> **WRITTEN TASK A**:
Can you duplicate the hashing commit text word for word, starting at "Add an explanation" and ending at "for future reference."?
> **WRITTEN TASK B**:
Can you write the next part of the hashing commit text, picking up right after the last line shown?

══ EXCERPTED TEXT

Add an explanation of quickly hashing onto a non-power of two range.

gmaxwell · gmaxwell · commit dd869c60ca06 · 2017-06-12T22:44:55.000Z
In Olaoluwa Osuntokun's recent protocol proposal they were using a
 mod in an inner loop.  I wanted to suggest a normative protocol
 change to use the trick we use here, but to find an explanation
 of it I had to dig up the PR on github.  After I posted about it
 several other developers commented that it was very interesting
 and they were unaware of it.

I think ideally the code should be self documenting and help
 educate other contributors about non-obvious techniques that
 we use.  So I've written a description of the technique with
 citations for future reference.
diff --git a/src/cuckoocache.h b/src/cuckoocache.h
@@ -206,6 +206,37 @@ class cache
     /** compute_hashes is convenience for not having to write out this
      * expression everywhere we use the hash values of an Element.

════
══ ENTRIES SUPPLIED

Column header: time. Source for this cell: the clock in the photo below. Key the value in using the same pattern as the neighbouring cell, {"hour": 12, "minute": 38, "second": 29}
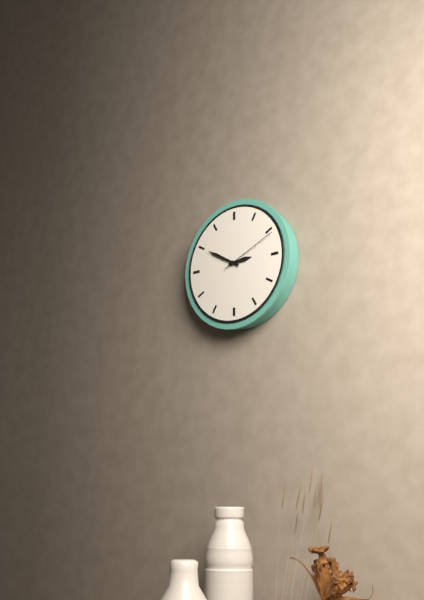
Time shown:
{"hour": 2, "minute": 50, "second": 11}
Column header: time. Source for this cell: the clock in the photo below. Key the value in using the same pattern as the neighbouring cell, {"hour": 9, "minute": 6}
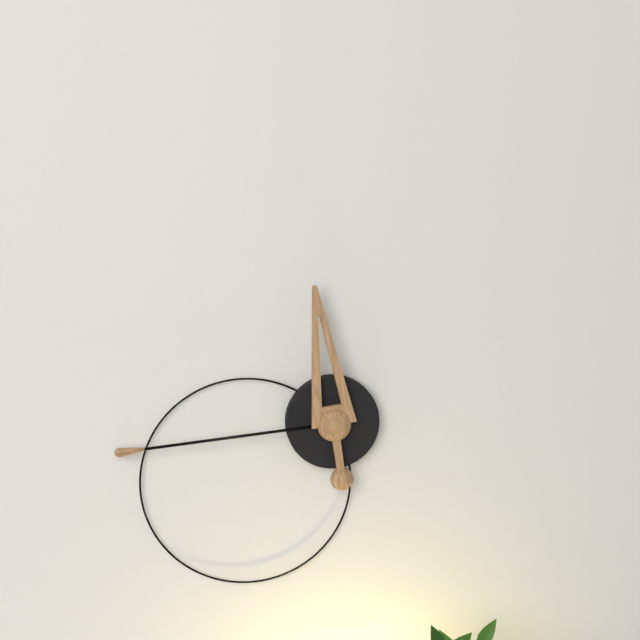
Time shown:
{"hour": 11, "minute": 44}
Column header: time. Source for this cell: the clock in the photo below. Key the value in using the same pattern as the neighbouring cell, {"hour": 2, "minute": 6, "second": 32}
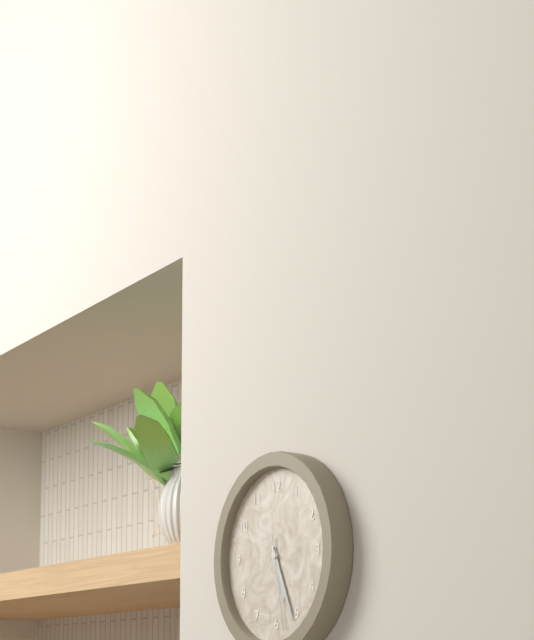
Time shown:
{"hour": 5, "minute": 26, "second": 28}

════

> **FINAL ANSWER A**:
Add an explanation of quickly hashing onto a non-power of two range.

gmaxwell · gmaxwell · commit dd869c60ca06 · 2017-06-12T22:44:55.000Z
In Olaoluwa Osuntokun's recent protocol proposal they were using a
 mod in an inner loop.  I wanted to suggest a normative protocol
 change to use the trick we use here, but to find an explanation
 of it I had to dig up the PR on github.  After I posted about it
 several other developers commented that it was very interesting
 and they were unaware of it.

I think ideally the code should be self documenting and help
 educate other contributors about non-obvious techniques that
 we use.  So I've written a description of the technique with
 citations for future reference.

> **FINAL ANSWER B**:
      *
+     * We need to map the 32-bit input hash onto a hash bucket in a range [0, size) in a
+     *  manner which preserves as much of the hash's uniformity as possible.  Ideally
+     *  this would be done by bitmasking but the size is usually not a power of two.
+     *
+     * The naive approach would be to use a mod -- which isn't perfectly uniform but so
+     *  long as the hash is much larger than size it is not that bad.  Unfortunately,
+     *  mod/division is fairly slow on ordinary microprocessors (e.g. 90-ish cycles on
+     *  haswell, ARM doesn't even have an instruction for it.); when the divisor is a
+     *  constant the compiler will do clever tricks to turn it into a multiply+add+shift,
+     *  but size is a run-time value so the compiler can't do that here.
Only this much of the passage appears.